Open
Description
Please read this first
- Have you read the docs?Agents SDK docs yes
- Have you searched for related issues? Others may have had similar requests yes
Describe the feature
What is the feature you're requesting? How would it work? Please provide examples and details if possible.
Problem Description
The current implementation of OpenAITTSModel
only supports handling a single complete text
per call, as shown below:
async def run(self, text: str, settings: TTSModelSettings) -> AsyncIterator[bytes]:
...
In the upper-layer business logic, LLM usually outputs text incrementally.
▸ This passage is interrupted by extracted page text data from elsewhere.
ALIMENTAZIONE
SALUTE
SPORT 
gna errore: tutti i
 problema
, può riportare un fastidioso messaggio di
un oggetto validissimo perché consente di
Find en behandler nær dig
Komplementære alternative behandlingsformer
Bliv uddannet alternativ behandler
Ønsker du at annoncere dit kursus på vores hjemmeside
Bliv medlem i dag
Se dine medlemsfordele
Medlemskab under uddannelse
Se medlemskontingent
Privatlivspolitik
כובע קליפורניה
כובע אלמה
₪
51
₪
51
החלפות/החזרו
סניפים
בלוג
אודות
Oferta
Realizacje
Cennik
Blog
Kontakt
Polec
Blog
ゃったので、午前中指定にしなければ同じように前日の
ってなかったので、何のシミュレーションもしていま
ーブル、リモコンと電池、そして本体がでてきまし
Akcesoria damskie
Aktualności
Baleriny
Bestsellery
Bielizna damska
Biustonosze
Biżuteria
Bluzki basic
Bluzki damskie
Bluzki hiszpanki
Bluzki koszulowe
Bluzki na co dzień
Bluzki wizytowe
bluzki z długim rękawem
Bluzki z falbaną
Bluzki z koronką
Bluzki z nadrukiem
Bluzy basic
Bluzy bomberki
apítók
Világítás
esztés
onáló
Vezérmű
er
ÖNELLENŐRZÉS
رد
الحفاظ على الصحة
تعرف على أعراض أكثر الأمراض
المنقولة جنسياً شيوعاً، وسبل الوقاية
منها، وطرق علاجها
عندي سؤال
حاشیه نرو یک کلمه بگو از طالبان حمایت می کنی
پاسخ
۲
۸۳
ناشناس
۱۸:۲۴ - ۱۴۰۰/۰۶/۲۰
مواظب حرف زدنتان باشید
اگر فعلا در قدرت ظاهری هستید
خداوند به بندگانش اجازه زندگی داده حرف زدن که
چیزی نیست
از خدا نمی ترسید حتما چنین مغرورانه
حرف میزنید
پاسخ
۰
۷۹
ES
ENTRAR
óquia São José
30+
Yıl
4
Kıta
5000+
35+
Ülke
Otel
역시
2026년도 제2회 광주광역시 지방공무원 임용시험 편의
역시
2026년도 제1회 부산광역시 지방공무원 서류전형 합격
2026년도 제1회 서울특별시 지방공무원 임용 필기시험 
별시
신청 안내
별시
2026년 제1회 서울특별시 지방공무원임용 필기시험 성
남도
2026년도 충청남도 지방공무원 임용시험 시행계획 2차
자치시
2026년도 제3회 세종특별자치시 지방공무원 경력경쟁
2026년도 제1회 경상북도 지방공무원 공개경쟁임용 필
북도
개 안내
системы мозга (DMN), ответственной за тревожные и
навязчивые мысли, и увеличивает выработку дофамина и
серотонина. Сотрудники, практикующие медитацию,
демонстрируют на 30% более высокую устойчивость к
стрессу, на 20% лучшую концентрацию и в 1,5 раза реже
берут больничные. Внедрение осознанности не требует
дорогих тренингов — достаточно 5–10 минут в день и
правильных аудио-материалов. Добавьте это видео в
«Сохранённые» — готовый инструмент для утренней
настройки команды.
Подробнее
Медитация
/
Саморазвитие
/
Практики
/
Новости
Once a piece of text is generated, the TTS layer immediately calls run
to synthesize and play it, for example:
for text in stream_output:
async for chunk in tts.run(text, settings):
yield chunk
This approach leads to:
- Each
text
triggers a new and independent OpenAI TTS request. - The resulting playback experience is: noticeable pauses between segments of text.
User Experience Problem
This issue is particularly noticeable in scenarios like LLM streaming conversations or long-form content reading — where the content is supposed to sound continuous, but instead feels unnaturally fragmented due to frequent pauses.
Optimization Goal
Maintain a persistent TTS WebSocket connection.
Whenever new text
is generated by the LLM:
- Directly send the incremental text to the TTS WebSocket stream.
- The backend continuously pushes audio chunks without restarting or reconnecting.
- The audio player can play these chunks seamlessly in real-time, without waiting for new connections or full-text inputs.